> **Records for the exercise**:
'''
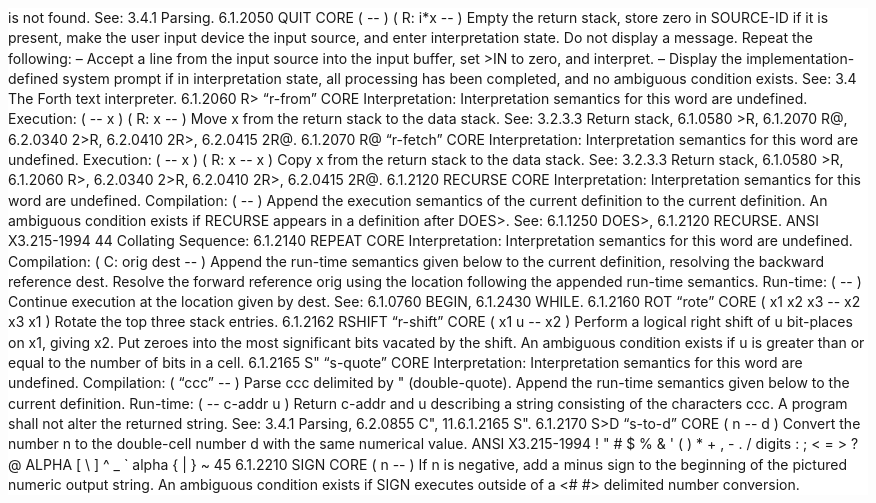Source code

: is not found. 
See: 3.4.1 Parsing.
6.1.2050 QUIT CORE 
( -- ) ( R: i*x -- ) 
Empty the return stack, store zero in SOURCE-ID if it is present, make the user input device the 
input source, and enter interpretation state. Do not display a message. Repeat the following: 
– Accept a line from the input source into the input buffer, set >IN to zero, and interpret. 
– Display the implementation-defined system prompt if in interpretation state, all 
processing has been completed, and no ambiguous condition exists. 
See: 3.4 The Forth text interpreter. 
6.1.2060 R> “r-from” CORE 
 Interpretation: Interpretation semantics for this word are undefined. 
 Execution: ( -- x ) ( R: x -- ) 
Move x from the return stack to the data stack. 
 See: 3.2.3.3 Return stack, 6.1.0580 >R, 6.1.2070 R@, 6.2.0340 2>R, 6.2.0410 2R>, 6.2.0415 2R@. 
6.1.2070 R@ “r-fetch” CORE 
 Interpretation: Interpretation semantics for this word are undefined. 
 Execution: ( -- x ) ( R: x -- x ) 
Copy x from the return stack to the data stack. 
 See: 3.2.3.3 Return stack, 6.1.0580 >R, 6.1.2060 R>, 6.2.0340 2>R, 6.2.0410 2R>, 6.2.0415 2R@. 
6.1.2120 RECURSE CORE 
 Interpretation: Interpretation semantics for this word are undefined. 
Compilation: ( -- ) 
Append the execution semantics of the current definition to the current definition. An 
ambiguous condition exists if RECURSE appears in a definition after DOES>. 
 See: 6.1.1250 DOES>, 6.1.2120 RECURSE.
ANSI X3.215-1994 
44 Collating Sequence: 
6.1.2140 REPEAT CORE 
 Interpretation: Interpretation semantics for this word are undefined. 
 Compilation: ( C: orig dest -- ) 
Append the run-time semantics given below to the current definition, resolving the backward 
reference dest. Resolve the forward reference orig using the location following the appended 
run-time semantics. 
 Run-time: ( -- ) 
Continue execution at the location given by dest. 
 See: 6.1.0760 BEGIN, 6.1.2430 WHILE. 
6.1.2160 ROT “rote” CORE 
( x1 x2 x3 -- x2 x3 x1 ) 
Rotate the top three stack entries. 
6.1.2162 RSHIFT “r-shift” CORE 
( x1 u -- x2 ) 
Perform a logical right shift of u bit-places on x1, giving x2. Put zeroes into the most significant 
bits vacated by the shift. An ambiguous condition exists if u is greater than or equal to the 
number of bits in a cell. 
6.1.2165 S" “s-quote” CORE 
 Interpretation: Interpretation semantics for this word are undefined. 
 Compilation: ( “ccc<quote>” -- ) 
Parse ccc delimited by " (double-quote). Append the run-time semantics given below to the 
current definition. 
 Run-time: ( -- c-addr u ) 
Return c-addr and u describing a string consisting of the characters ccc. A program shall not 
alter the returned string. 
See: 3.4.1 Parsing, 6.2.0855 C", 11.6.1.2165 S".
6.1.2170 S>D “s-to-d” CORE 
( n -- d ) 
Convert the number n to the double-cell number d with the same numerical value. 
 ANSI X3.215-1994 
! " # $ % & ' ( ) * + , - . / digits : ; < = > ? @ ALPHA [ \ ] ^ _ ` alpha { | } ~ 45 
6.1.2210 SIGN CORE 
( n -- ) 
If n is negative, add a minus sign to the beginning of the pictured numeric output string. An 
ambiguous condition exists if SIGN executes outside of a <# #> delimited number conversion.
'''
> **Your objective**: Which lines of the data contain "ambiguous"? Copy them all.

> **Expected answer**:
processing has been completed, and no ambiguous condition exists. 
ambiguous condition exists if RECURSE appears in a definition after DOES>. 
bits vacated by the shift. An ambiguous condition exists if u is greater than or equal to the 
ambiguous condition exists if SIGN executes outside of a <# #> delimited number conversion.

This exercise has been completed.